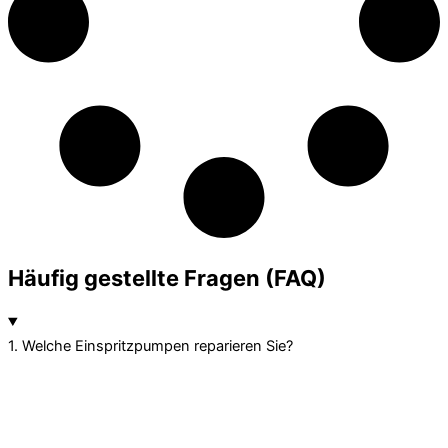
Häufig gestellte Fragen (FAQ)
1. Welche Einspritzpumpen reparieren Sie?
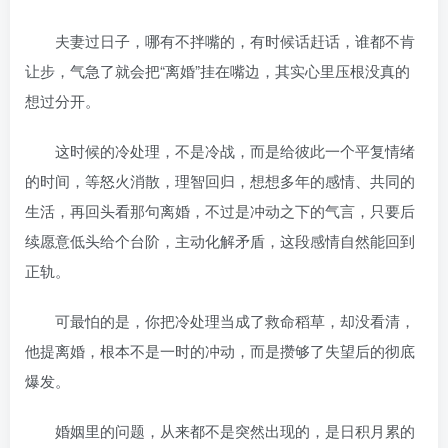
夫妻过日子，哪有不拌嘴的，有时候话赶话，谁都不肯
让步，气急了就会把“离婚”挂在嘴边，其实心里压根没真的
想过分开。
这时候的冷处理，不是冷战，而是给彼此一个平复情绪
的时间，等怒火消散，理智回归，想想多年的感情、共同的
生活，再回头看那句离婚，不过是冲动之下的气言，只要后
续愿意低头给个台阶，主动化解矛盾，这段感情自然能回到
正轨。
可最怕的是，你把冷处理当成了救命稻草，却没看清，
他提离婚，根本不是一时的冲动，而是攒够了失望后的彻底
爆发。
婚姻里的问题，从来都不是突然出现的，是日积月累的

------

Assignment:
Give the lines of the entries above exactly as they appear, leaving out each picture.

Final answer:
Häufig gestellte Fragen (FAQ)
1. Welche Einspritzpumpen reparieren Sie?
夫妻过日子，哪有不拌嘴的，有时候话赶话，谁都不肯
让步，气急了就会把“离婚”挂在嘴边，其实心里压根没真的
想过分开。
这时候的冷处理，不是冷战，而是给彼此一个平复情绪
的时间，等怒火消散，理智回归，想想多年的感情、共同的
生活，再回头看那句离婚，不过是冲动之下的气言，只要后
续愿意低头给个台阶，主动化解矛盾，这段感情自然能回到
正轨。
可最怕的是，你把冷处理当成了救命稻草，却没看清，
他提离婚，根本不是一时的冲动，而是攒够了失望后的彻底
爆发。
婚姻里的问题，从来都不是突然出现的，是日积月累的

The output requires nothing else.